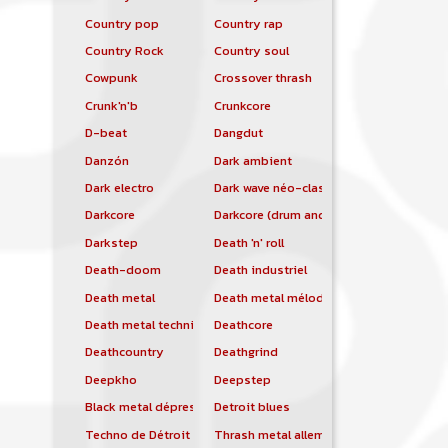
Country pop
Country rap
Country Rock
Country soul
Cowpunk
Crossover thrash
Crunk'n'b
Crunkcore
D-beat
Dangdut
Danzón
Dark ambient
Dark electro
Dark wave néo-classique
Darkcore
Darkcore (drum and bass)
Darkstep
Death 'n' roll
Death-doom
Death industriel
Death metal
Death metal mélodique
Death metal technique
Deathcore
Deathcountry
Deathgrind
Deepkho
Deepstep
Black metal dépressif
Detroit blues
Techno de Détroit
Thrash metal allemand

===============

◆ **What the exercise asks**: The result should be every entry, word for word, and no pictures.

◆ **Response to the task**:
Country pop
Country rap
Country Rock
Country soul
Cowpunk
Crossover thrash
Crunk'n'b
Crunkcore
D-beat
Dangdut
Danzón
Dark ambient
Dark electro
Dark wave néo-classique
Darkcore
Darkcore (drum and bass)
Darkstep
Death 'n' roll
Death-doom
Death industriel
Death metal
Death metal mélodique
Death metal technique
Deathcore
Deathcountry
Deathgrind
Deepkho
Deepstep
Black metal dépressif
Detroit blues
Techno de Détroit
Thrash metal allemand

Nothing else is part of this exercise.